I wasn’t paying attention to the way the painting looked. My goal was not the finished product but the accuracy of my recollection. I was painting what I remembered as I remembered it, and the only way to do that was to paint right on top of what I had done only moments before. And so, as the flyer came nearer and nearer to the intersection where I waited with my whirligig, I painted him again and again — because now I was sure that it was a him, that the gangly legs hung from a pale torso brushed with hair as rough and golden as wheat; that up close, he smelled like alcohol and juniper, and if I were to pull up his shirtsleeve — which I would do as soon as he landed — I would find two ants crawling down one arm in slow procession.
I stepped away from the canvas and started at it for the first time as a whole. It was cluttered, kaleidoscopic: the balloon traced over and over, the man’s insect legs stretching toward the ground like an alien craft. My face was messily drawn and stretching apart, covered in whirligigs.
It was nothing I wanted to see again. I took a tube of black paint and squirted it across the canvas. With my widest brush, I swiped the paint from left to right, top to bottom. Light was beginning to inch up the sky, darkness drawing back like a tarp, but I was exhausted. When I returned to bed, Gabe was right where I had left him, as if no time had passed at all. I fell with surprising ease into a simple, passive sleep that must have lasted for hours. The next thing I remember was a soft rapping noise at the door, Gabe’s broad nose poking through, the snuffling noise of his laughter.

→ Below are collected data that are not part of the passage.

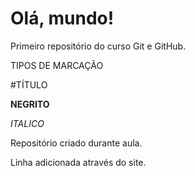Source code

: # Olá, mundo!
 Primeiro repositório do curso Git e GitHub.
 
TIPOS DE MARCAÇÃO

#TÍTULO

**NEGRITO**

*ITALICO*



 Repositório criado durante aula.

Linha adicionada através do site.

“Sylvie,” he whispered. “Sylvie, my God, wake up. It’s already one o’clock.”
•••
I spent the next week in a haze. My sleep was fitful and uneven: too much, or not enough. During the day, it was all I could do to stay awake. I told Gabe and Keller I thought I was coming down with a cold. Keller had me cover shifts at the sleep clinic, where all I had to do was sit bleary eyed at the front desk. At night, I fell asleep immediately, and I woke blank as a baby.